One Day review - One day that certainly hasn't been seized!



Working in Waterstone's at the moment, I know just how popular this book is. We actually sold out of copies yesterday. You can't go anywhere without seeing someone reading "the book with the bright orange cover". And with that sentence, I join every other film critic in the country who has used that observation in their review... but I know first hand having sold dozens of copies!
I gave into the hype and decided to read it, like I did with Twilight, just to see what all the fuss was about. Unlike Twilight, I was actually quite taken with One Day, which ironically I read in just one day. I liked the hook of seeing the yearly snapshot of their relationship as we revisit Em and Dex on St Swithins Day over the course of 20 years, leaving the reader to fill in the blanks, and they could due to the fact that writer David Nicholls developed fully realised characters on the page, with a relationship you can invest and believe in.
The same can not be said for the big screen adaptation unfortunately.

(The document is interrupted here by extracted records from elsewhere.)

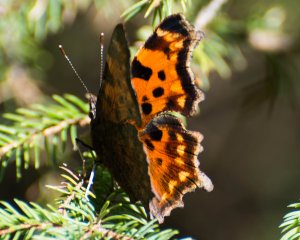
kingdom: Animalia
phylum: Arthropoda
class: Insecta
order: Lepidoptera
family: Nymphalidae
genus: Polygonia
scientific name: Polygonia faunus
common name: Green Comma
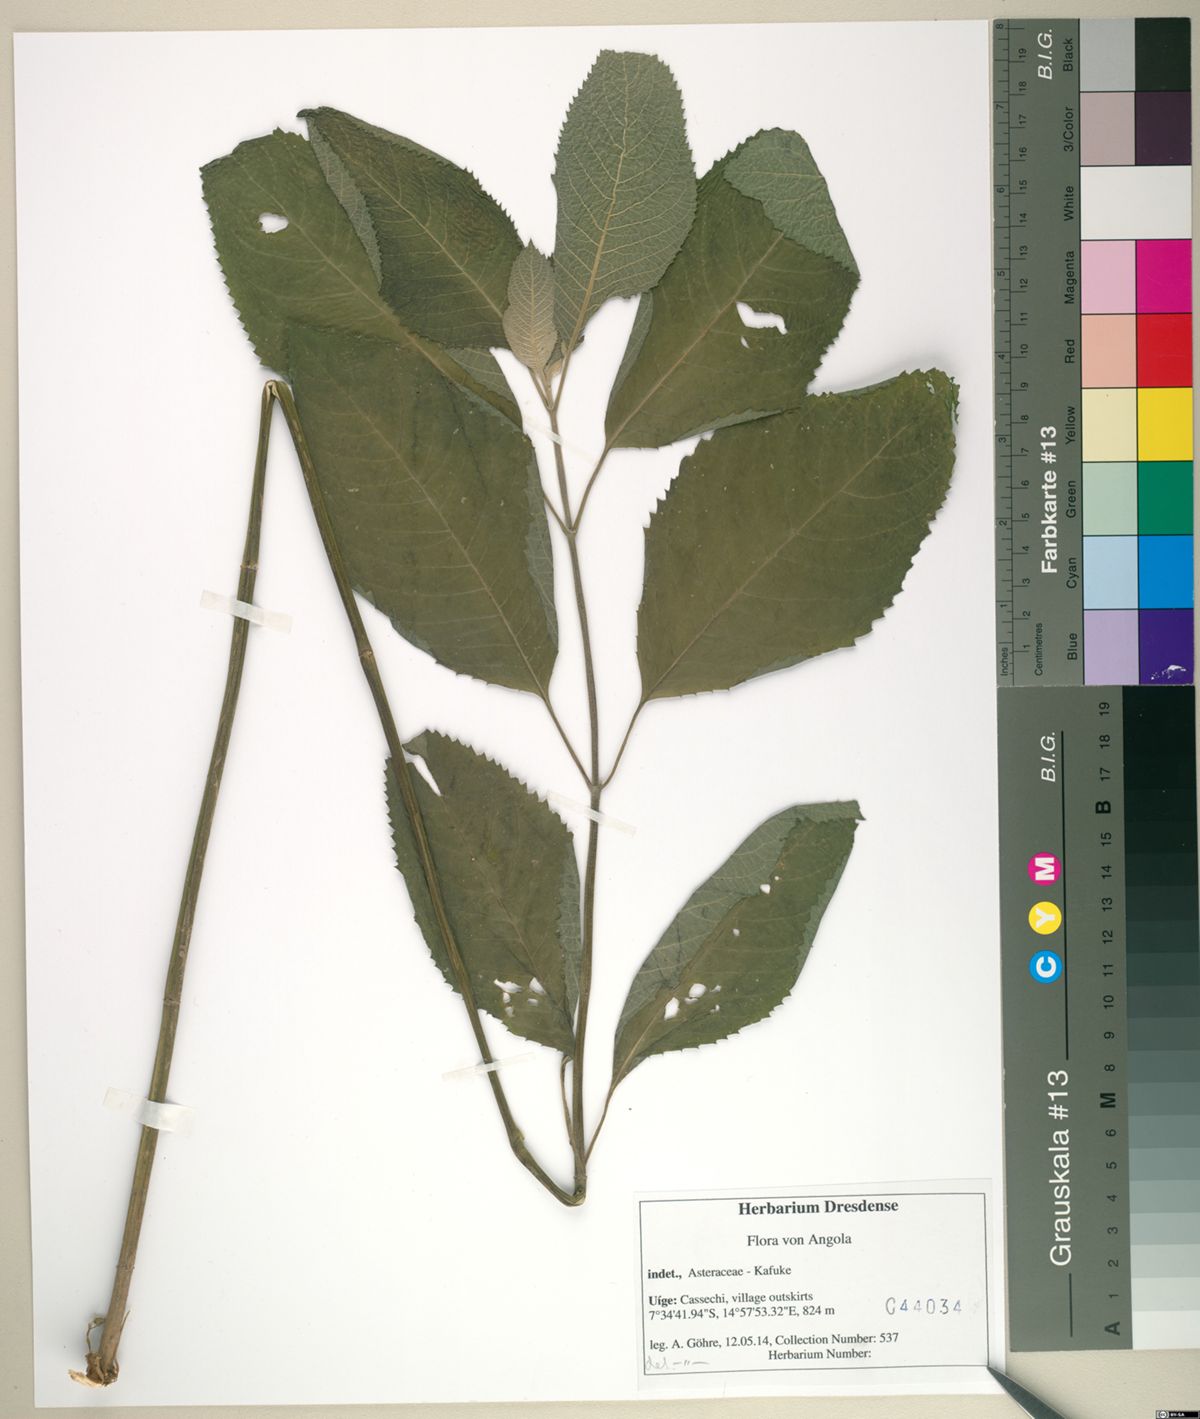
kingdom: Plantae
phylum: Tracheophyta
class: Magnoliopsida
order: Asterales
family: Asteraceae
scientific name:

In Raiders Of The Lost Ark, Indiana Jones remarks "It ain't the years honey, it's the mileage", and that is exactly what the film is missing. The film skims over 23 years in 107 minutes (some years get 10 minutes, some are inexplicably just 30 seconds of Anne Hathaway swimming) and it never allows the audience enough time to connect with the characters and deliver that emotional punch that we require to have us crossing our fingers that Emma and Dexter finally get together by the end credits. What works in the novel fails to transfer to the screen in a way that romantic films with a similar fractured narrative like When Harry Met Sally and (500) Days of Summer did. I'm not just saying that as someone who has read the book, newcomers are likely to find the whole affair too rushed to care enough.
Another barrier to my inability to buy into the central relationship lay in the casting of the two leads. Jim Sturgess overplays the prickish nature of Dexter which makes it difficult to see what Emma actually finds likeable about him. And then there is Anne Hathaway.
In the book, Emma is meant to be a bit frumpy and bookish, and I'm sorry but putting a pair of Harry Potter glasses on Anne Hathaway does not stop her looking like Anne Hathaway! Plus her "Leeds" accent at times goes for a longer wander than a student taking a gap year.
The film does have one saving grace in the form of Rafe Spall, two if you count an all too brief appearance by the lovely Romola Garai. Spall lights up the screen and steals the whole film as the lovelorn Ian, one of Emma's early romances, and I'm not just saying that because his character is a fan of both Evil Dead and Wrath Of Khan!